Similar to most parents I worry about their fruit and vegetable intake. My youngest, Robyn, is quite open minded even though she’ll proudly announce “yuck!” and then happily eat what she has been presented with. Conversely, my eldest, Gabriel, would run at the sight of any fruit or vegetable, except banana.
When I was pregnant, I swore I wouldn’t attempt to hide vegetables in dishes I prepare because that’s just lame. Since then I’ve been viciously kicked off my high horse and I’ve joined the legions of mothers already doing it. I’m guilty of even cooking two separate meals for dinner just so that my conscience can rest comfortable in the evening, knowing that their tummies are full. Browse this page to learn a lot more concerning tzatziki recipe.
So in my ongoing quest to properly nourish my kids and try and get rid of the guilt media likes to smear off on us parents, I’ve discovered that a good way to get vitamins down their gullets is within the shape of smoothies and dips. Their favourite meal at the moment is avocado blended with cream cheese and bread sticks. The other day I was jubilant when they actually ate a pea dip – boiled frozen peas with a bit of cream, salt and sugar, all blended together. If any nutritionist dares to criticise me about the addition of fat and sugar he’ll receive the middle finger in return, because damn it, my boy actually ate a vegetable. A small victory, I say.
Although Tzatziki doesn’t really contain a lot of vitamins, it really is a rich source of calcium and I thought I’d introduce new flavours to the children. Two bites and they turned it down. Hmpf. At least I had the rest all to myself!
Since the yogurt is pasteurised, it’s safe for women that are pregnant to eat. Vegetarians may enjoy it in abundance and the sauce is naturally gluten free.

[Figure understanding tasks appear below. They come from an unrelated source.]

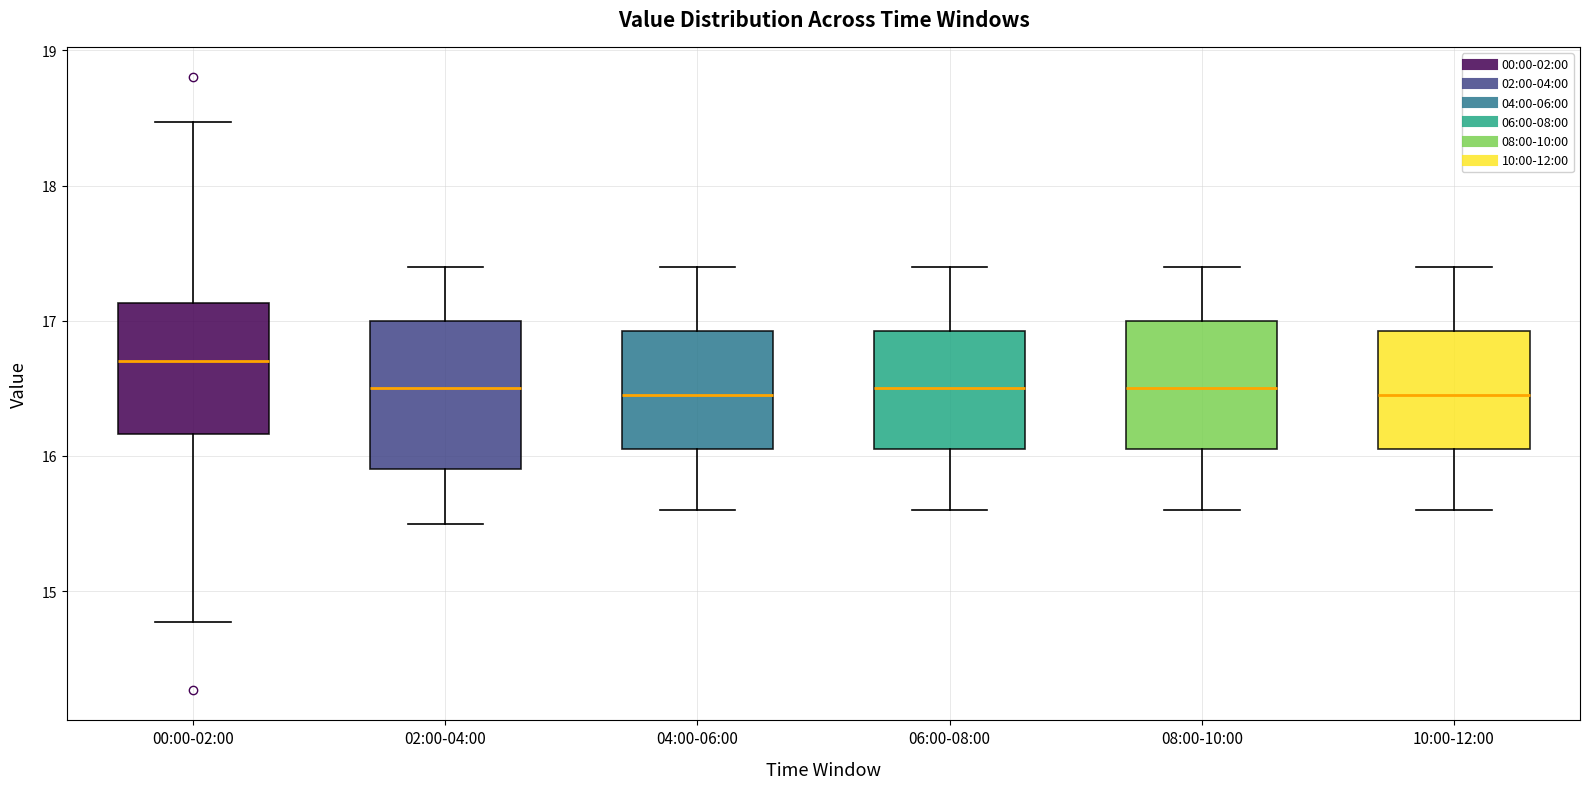

Reading left to right, transcribe this box plot: for each box, give where its median line is, the range the box spans, and where its two whiskers end, as read against the y-axis. The values are not printed on the chart, so give them approximately, as read against the axis.

00:00-02:00: median 16.7, box 16.2 to 17.1, whiskers 14.8 to 18.5
02:00-04:00: median 16.5, box 15.9 to 17.0, whiskers 15.5 to 17.4
04:00-06:00: median 16.5, box 16.1 to 16.9, whiskers 15.6 to 17.4
06:00-08:00: median 16.5, box 16.1 to 16.9, whiskers 15.6 to 17.4
08:00-10:00: median 16.5, box 16.1 to 17.0, whiskers 15.6 to 17.4
10:00-12:00: median 16.5, box 16.1 to 16.9, whiskers 15.6 to 17.4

In its authentic form, tzatziki is made with full fat Greek Yogurt but not everything may enjoy the luxury of all of the calories and fat. Although low-fat products are available, nothing can replace the texture and taste of the original. In the event that you are on a low-fat diet and reside in the UK, Liberté’s 0% Fat Strained Greek Yogurt is definitely an option.
You can’t freeze it but it will last up to 3 days within the fridge within an airtight container. Visit this site for better understanding of greedy gourmet. If you’d like to make it ahead, it’s best to keep the ingredients separate, e.g. the garlic paste may be kept within the fridge for a month, the yogurt will keep a while and you just need to chop and sieve the cucumber at the very last second. It really is that easy.
If ever I want to get more information about Greek cuisine, I visit The Real Greek. This time the photo shoot took place at the Bankside branch – it’s at a stunning location and worth a visit through the summer months. Last time genial Christos, the proud, 100% Greek operations manager, with the aid of the kitchen staff showed us the perfect way to cook pork belly – you may see the recipe here. Ask him anything about Greek food and he’ll answer without blinking. Twenty 5 years and counting in the restaurant industry, there’s not a question that can make him falter. A special thank you to Christos for patiently answering all my questions in order to write the helpful guide above.